Chapter 2 Flashcards
What are the two types of data analysis?
Exploratory and explanatory
What is exploratory?
Looking for patterns
What is explanatory?
Communicate the conclusion. They have to designed in such a way where it is easy to interpret.
What are the four characteristics of a good plot?
- Show the data
- Make patterns easy to see
- Display magnitudes honestly
- Draw graphics clearly
What are the characteristics of a bad plot?
Hiding the data: variations and densities
(Unable to see patterns, unable to say anything about the population - how many)
How to shaw patterns?
Scales and arrangements/ Appropriate scales and arrange in a reasonable way
“zoom” into the more relevant scales
adjust s axis in such way that shows patters
What is representing magnitudes dishonestly?

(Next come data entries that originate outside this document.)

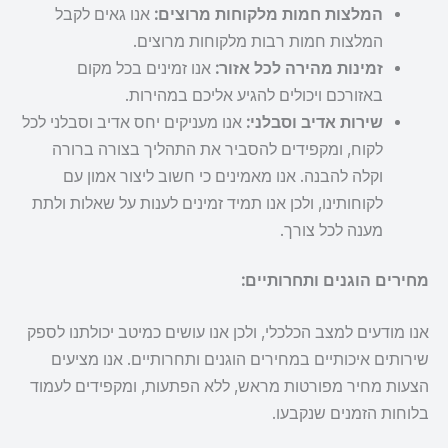
המלצות חמות מלקוחות מרוצים:
אנו גאים לקבל
המלצות חמות רבות מלקוחות מרוצים.
זמינות מהירה לכל אזור:
אנו זמינים בכל מקום
באזורכם ויכולים להגיע אליכם במהירות.
שירות אדיב וסבלני:
אנו מעניקים יחס אדיב וסבלני לכל
לקוח, ומקפידים להסביר את התהליך בצורה ברורה
וקלה להבנה. אנו מאמינים כי חשוב ליצור אמון עם
לקוחותינו, ולכן אנו תמיד זמינים לענות על שאלות ולתת
מענה לכל צורך.
מחירים הוגנים ותחרותיים:
אנו מודעים למצב הכלכלי, ולכן אנו עושים כמיטב יכולתנו לספק
שירותים איכותיים במחירים הוגנים ותחרותיים. אנו מציעים
הצעות מחיר מפורטות מראש, ללא הפתעות, ומקפידים לעמוד
בלוחות הזמנים שנקבעו.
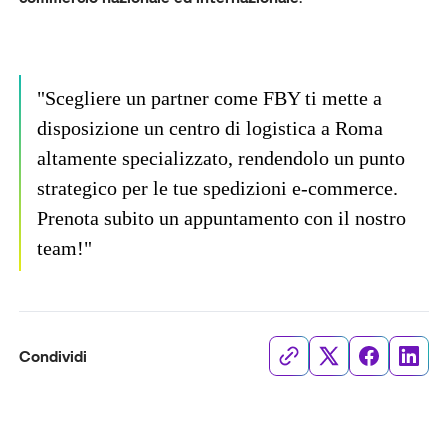
"Scegliere un partner come FBY ti mette a
disposizione un centro di logistica a Roma
altamente specializzato, rendendolo un punto
strategico per le tue spedizioni e-commerce.
Prenota subito un appuntamento con il nostro
team!"
Condividi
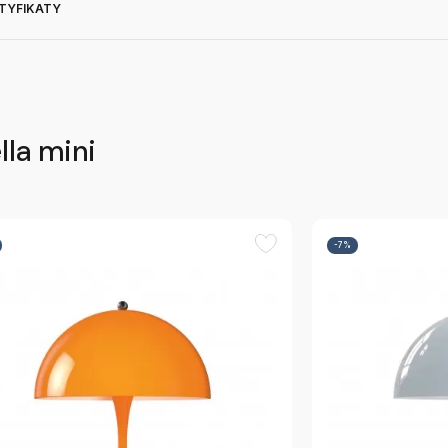
RTYFIKATY
lla mini
-7%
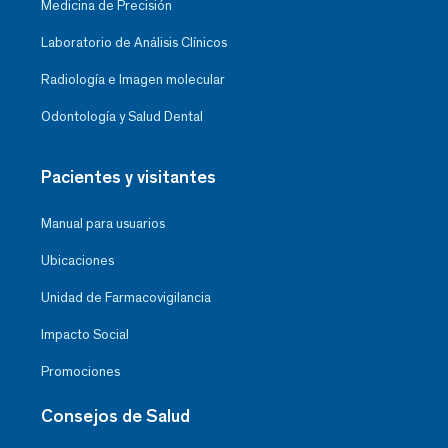
Medicina de Precisión
Laboratorio de Análisis Clínicos
Radiología e Imagen molecular
Odontología y Salud Dental
Pacientes y visitantes
Manual para usuarios
Ubicaciones
Unidad de Farmacovigilancia
Impacto Social
Promociones
Consejos de Salud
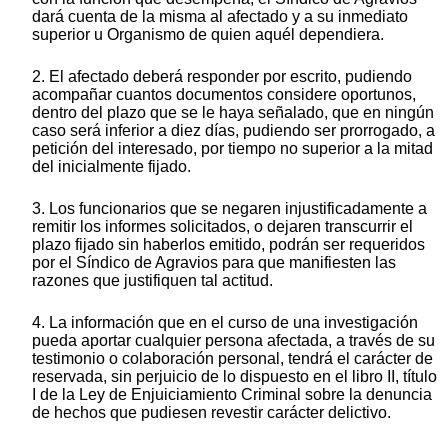
dará cuenta de la misma al afectado y a su inmediato
superior u Organismo de quien aquél dependiera.
2. El afectado deberá responder por escrito, pudiendo
acompañar cuantos documentos considere oportunos,
dentro del plazo que se le haya señalado, que en ningún
caso será inferior a diez días, pudiendo ser prorrogado, a
petición del interesado, por tiempo no superior a la mitad
del inicialmente fijado.
3. Los funcionarios que se negaren injustificadamente a
remitir los informes solicitados, o dejaren transcurrir el
plazo fijado sin haberlos emitido, podrán ser requeridos
por el Síndico de Agravios para que manifiesten las
razones que justifiquen tal actitud.
4. La información que en el curso de una investigación
pueda aportar cualquier persona afectada, a través de su
testimonio o colaboración personal, tendrá el carácter de
reservada, sin perjuicio de lo dispuesto en el libro II, título
I de la Ley de Enjuiciamiento Criminal sobre la denuncia
de hechos que pudiesen revestir carácter delictivo.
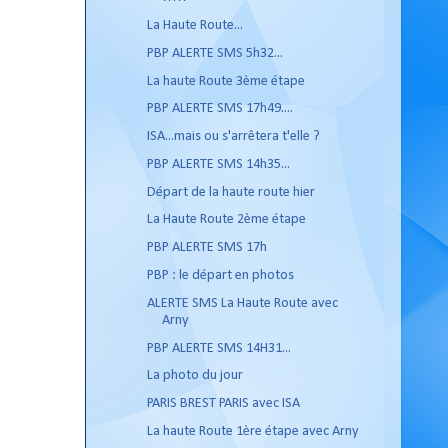
La Haute Route...
PBP ALERTE SMS 5h32...
La haute Route 3ème étape
PBP ALERTE SMS 17h49....
ISA...mais ou s'arrêtera t'elle ?
PBP ALERTE SMS 14h35...
Départ de la haute route hier
La Haute Route 2ème étape
PBP ALERTE SMS 17h
PBP : le départ en photos
ALERTE SMS La Haute Route avec
Arny
PBP ALERTE SMS 14H31...
La photo du jour
PARIS BREST PARIS avec ISA
La haute Route 1ère étape avec Arny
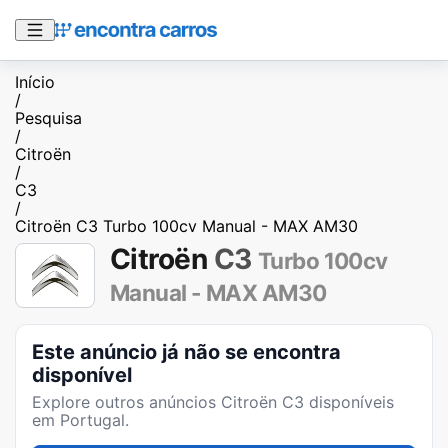
Início
/
Pesquisa
/
Citroën
/
C3
/
Citroën C3 Turbo 100cv Manual - MAX AM30
Citroën
C3
Turbo 100cv
Manual - MAX AM30
Este anúncio já não se encontra
disponível
Explore outros anúncios
Citroën C3
disponíveis
em Portugal.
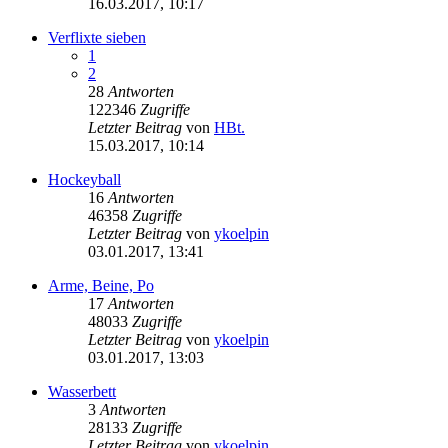
16.03.2017, 10:17
Verflixte sieben
1
2
28
Antworten
122346
Zugriffe
Letzter Beitrag
von
HBt.
15.03.2017, 10:14
Hockeyball
16
Antworten
46358
Zugriffe
Letzter Beitrag
von
ykoelpin
03.01.2017, 13:41
Arme, Beine, Po
17
Antworten
48033
Zugriffe
Letzter Beitrag
von
ykoelpin
03.01.2017, 13:03
Wasserbett
3
Antworten
28133
Zugriffe
Letzter Beitrag
von
ykoelpin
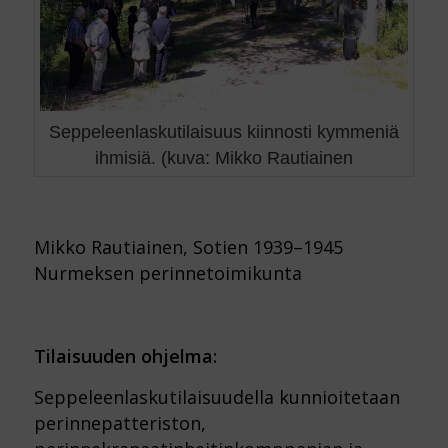
Seppeleenlaskutilaisuus kiinnosti kymmeniä
ihmisiä. (kuva: Mikko Rautiainen
Mikko Rautiainen, Sotien 1939–1945
Nurmeksen perinnetoimikunta
Tilaisuuden ohjelma:
Seppeleenlaskutilaisuudella kunnioitetaan
perinnepatteriston,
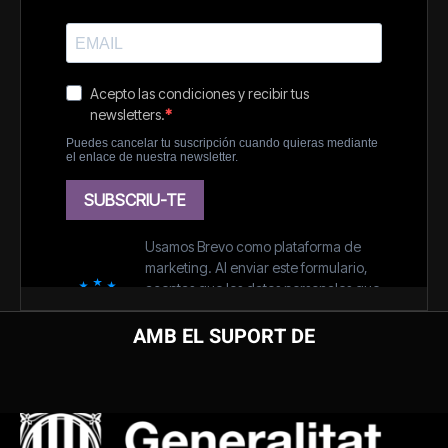
AMB EL SUPORT DE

Start y-axis at 0, height of bar plot imply magnitude
What are two things to consider when drawing graphical elements clearly?
Is it readable? and considering a diverse (colorblindness) audience
What is the difference between a bar graph and a histogram?
Bar graph contain space between bins and histogram does not. The x axis of a bar graph represent categorical variable while histogram, represents numerical variable
What is a pie chart and why is it not as good?
Display frequencies of a categorical variable. The issue with pie chart is that the “slices” are hard to see when that frequency is small/low
What kind of shapes can histogram have?
Skewness: right/positive skew and left/negative skew
What are types of histograms and density plots?
Bell shaped, bimodal, skewed, and uniform
What is an outlier?
An extreme observation
Showing association between two categorical variable (categories different from each other)
Contingency table, Grouped bar graph, Mosaic Plot
Contingency Table
Frequency of occurrence of all combinations of two or more categorical variables
Grouped Bar Graph
Heights display frequency distributions of 2 or more categorical variables
Mosaic Plot
Areas of rectangles display the relative frequency of occurrences of all combination of 2 or more categorical variables
Showing Associations between two numerical variables
Scatter plot: positive association, negative association, and absent (no) association
Showing association between one numerical and one categorical variables
Strip chart: each observation is a dot, they are jittered
Multiple histograms: stack vertically
How to show trends in time or/and place?
Line graph and map
Line graph
- Connect the dots
- Trends
- Rate og change
Map
- Color gradient
- Explanatory variables = location in space